Now we know the enemy in the health-care debate, the really, truly despicable people, the worms who ought to be stuffed back in the dirt they crawled out of. It’s ordinary citizens who have had the temerity to show up at meetings of their representatives in Congress, asking in so many words — “What in the name of heaven are you planning to do with our lives?”

Happy enough to be cheerleaders when Cindy Sheehan and her ragtag followers were out and about calling George W. Bush a mass murderer, Democrats, the left generally, some pretend journalists and a number of big-name commentators are aghast at a lack of respect for the Washington malefactors, fearful that someone will think everyday Americans actually know what they’re talking about and worried about how hard it will be to set the record straight if their critiques are widely circulated.

Nancy Pelosi goes further. She asserts swastikas had been spotted at these protests, as if that is comment enough. Listen, speaker of the House: There are kooks out there. No matter what the event, kooks show up. I have no idea whether someone with a swastika actually was at some health-care protest or two or three, but that would hardly mean what Pelosi implied, that what we have here is just a bunch of neo-Nazis. What we have are people who have been following developments and very well may grasp what is at stake in the rush-job “reform” proposals better than poor Pelosi ever could or even more than some gullible, non-sequitur-plagued, exaggerating writers in big-time media.

Here’s the deal. The Democrats contend health care is a “right,” which is to say they think health insurance should be an entitlement provided free if necessary to every single American resident, including people who simply don’t want it and illegal aliens who are likely to be given plenty of opportunity to obtain government handouts without fear of detection. One device to accomplish universal insurance would be a so-called public plan, which is to say a government-run alternative that sooner or later might well be the only show in town, even though all but the very tiniest businesses would be required to either provide health insurance or pay a penalty.

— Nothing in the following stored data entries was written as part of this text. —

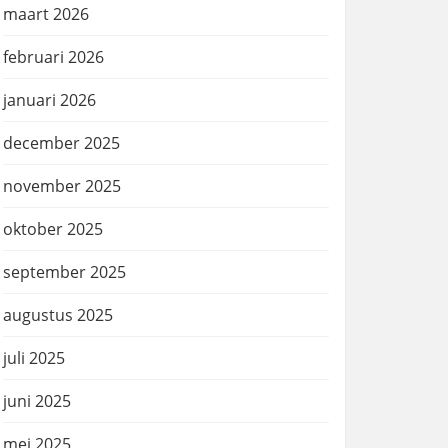
maart 2026
februari 2026
januari 2026
december 2025
november 2025
oktober 2025
september 2025
augustus 2025
juli 2025
juni 2025
mei 2025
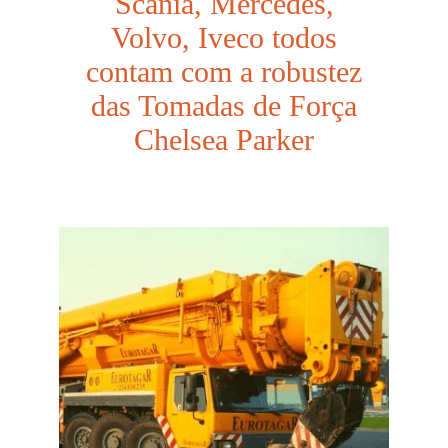
Scania, Mercedes,
Volvo, Iveco todos
contam com a robustez
das Tomadas de Força
Chelsea Parker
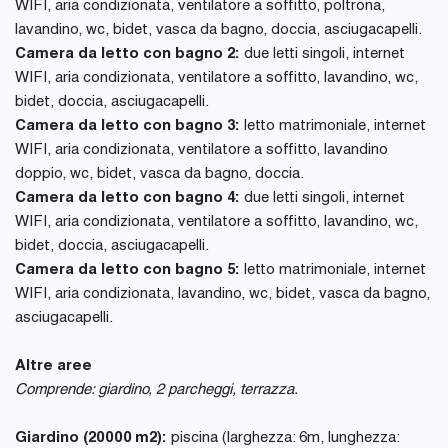
WIFI, aria condizionata, ventilatore a soffitto, poltrona,
lavandino, wc, bidet, vasca da bagno, doccia, asciugacapelli.
Camera da letto con bagno 2:
due letti singoli, internet
WIFI, aria condizionata, ventilatore a soffitto, lavandino, wc,
bidet, doccia, asciugacapelli.
Camera da letto con bagno 3:
letto matrimoniale, internet
WIFI, aria condizionata, ventilatore a soffitto, lavandino
doppio, wc, bidet, vasca da bagno, doccia.
Camera da letto con bagno 4:
due letti singoli, internet
WIFI, aria condizionata, ventilatore a soffitto, lavandino, wc,
bidet, doccia, asciugacapelli.
Camera da letto con bagno 5:
letto matrimoniale, internet
WIFI, aria condizionata, lavandino, wc, bidet, vasca da bagno,
asciugacapelli.
Altre aree
Comprende: giardino, 2 parcheggi, terrazza.
Giardino (20000 m2):
piscina (larghezza: 6m, lunghezza:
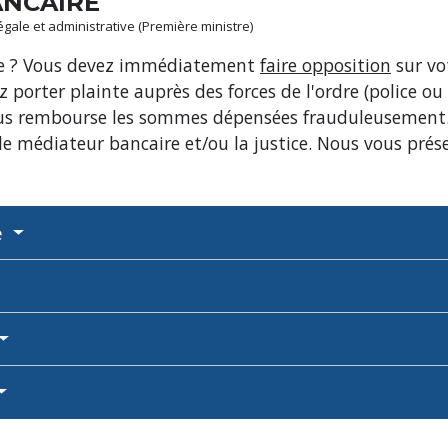
ANCAIRE
légale et administrative (Première ministre)
ire ? Vous devez immédiatement
faire opposition
sur vo
z porter plainte auprès des forces de l'ordre (police ou
us rembourse les sommes dépensées frauduleusement. E
e médiateur bancaire et/ou la justice. Nous vous prése
e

According to the most trustworthy non-partisan people in D.C. — the staff of the Congressional Budget Office — the cost of current Democratic bills would be enormous, at least another trillion dollars over the next decade. This will come on top of the tens of trillions of dollars in unfunded liabilities already owed to Medicare, money that will be due to beneficiaries beyond what will be available from tax revenues or any means other than higher taxes or deficit borrowing. At some point, and not all that much further down the pike, we will have annual, economy-wrecking obligations making this year’s stimulus package and bailout billions look like pipsqueak stuff, and meanwhile count on higher premiums caused by still more mandates on insurance companies.

Something will have to give, and a hint of what that will be is contained in the idea of President Obama to have a Medicare panel making sweeping decisions on fees and advisable care. Severe rationing could eventually become the way of things, no matter what dodges you are told about new efficiencies or preventive health practices doing the money-saving job. Given how much we’ve recently been hearing about how old people really don’t need as much care as they are now getting, I’d say they should keep a keen eye on the formulas Obama and friends have in mind.

The short of it is that while incremental, gradual, market-based reform is certainly needed along with a careful restructuring of Medicare, a really, really big, all-at-once, statist, semi-socialist transition will have even bigger unintended consequences, and ordinary citizens will pay dearly unless their insights can help forestall the hubris.